A Calgary alternative high school program is giving at-risk and homeless teens the education that many give up on.
Discovering Choices, offered at the Alex Youth Health Centre through a partnership with the Calgary Board of Education, is one of five outreach programs across Calgary.
Books, structured classes and homework can be too much to deal with for a teenager struggling with homelessness, hunger, or abuse.
In Discovering Choices, classes are flexible, with self-directed work but also lots of teacher support.
That format may work better for at-risk or homeless kids who could be struggling with mental illness, family problems or are having to work to support themselves.
“Part of our role here is to connect those kids with school and sort of say, ‘school is not necessarily a traditional, sit-in-a-classroom-from-nine-to-10 and switch classrooms,’” said Kevin McNutt, a teacher with the program. “There are other options.”
When Anna Bishop first sought help from The Alex Youth Centre, she had dropped out of Forest Lawn High School.
After the death of her father, she was struggling with post-traumatic stress and anxiety, along with the scars that alcoholism left on her family.
“My life just kind of stopped,” the now 20-year-old said.
After receiving medical and emotional support at the health centre, she registered for Discovering Choices at “The Alex.”
The program offered personalized learning that helped her to succeed.
“I was normal — and not just normal, I was smart and was able to succeed and have my teachers be totally supportive of me. It was absolutely incredible,” Bishop said.
She is among eight students who have graduated from Discovering Choices at the Alex Youth Health Centre since the program started in 2014.

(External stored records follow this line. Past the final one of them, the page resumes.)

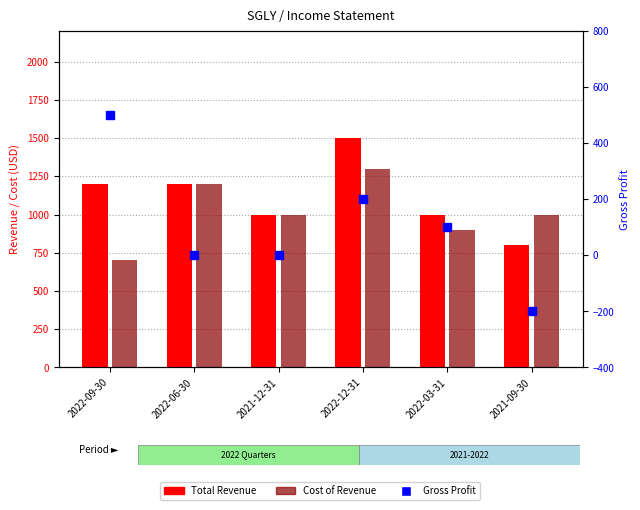

Rank the categories by Total Revenue value from highest to lowest.

2022-12-31, 2022-09-30, 2022-06-30, 2021-12-31, 2022-03-31, 2021-09-30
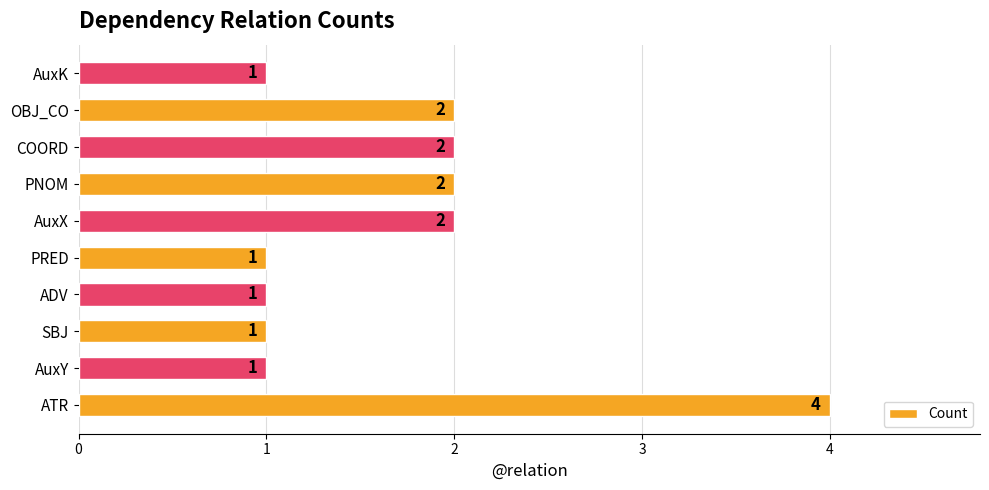

What is the greatest value displayed?

4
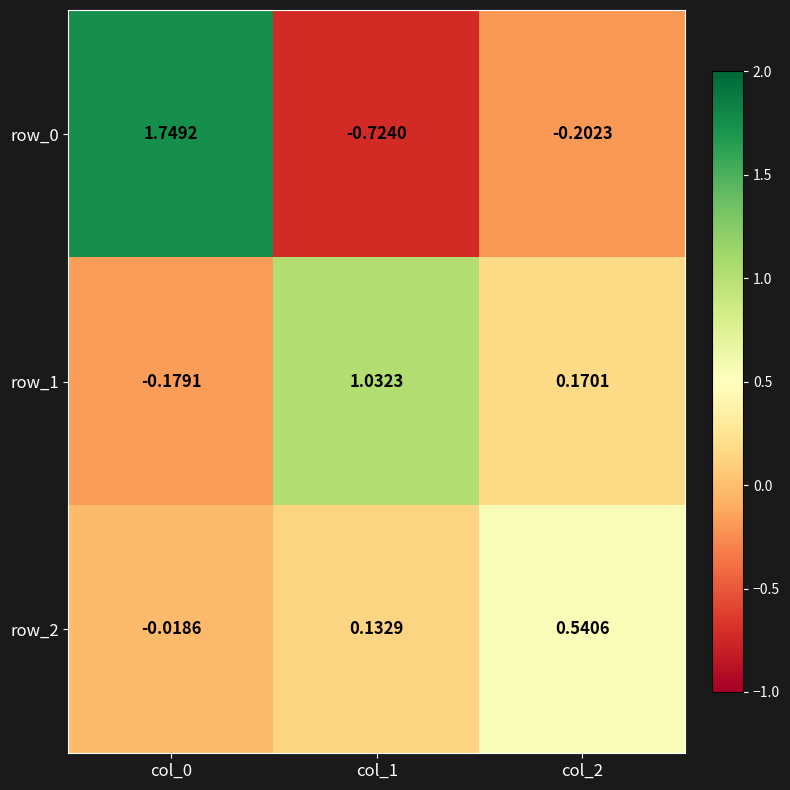

Is the value of row_0 at col_0 greater than the value of row_2 at col_1?

Yes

“Most of those kids were kids who were so close to begin with, and felt there were no options until they started talking to the staff or to myself and that maybe there is a way to finish,” McNutt said.
Bishop graduated this past spring, but she didn’t stop there.
She started classes this month in the theatre program at the University of Calgary.
“I actually got there and I got accepted into my dream program,” Bishop said. “I’m starting to do what I really always wanted to do.”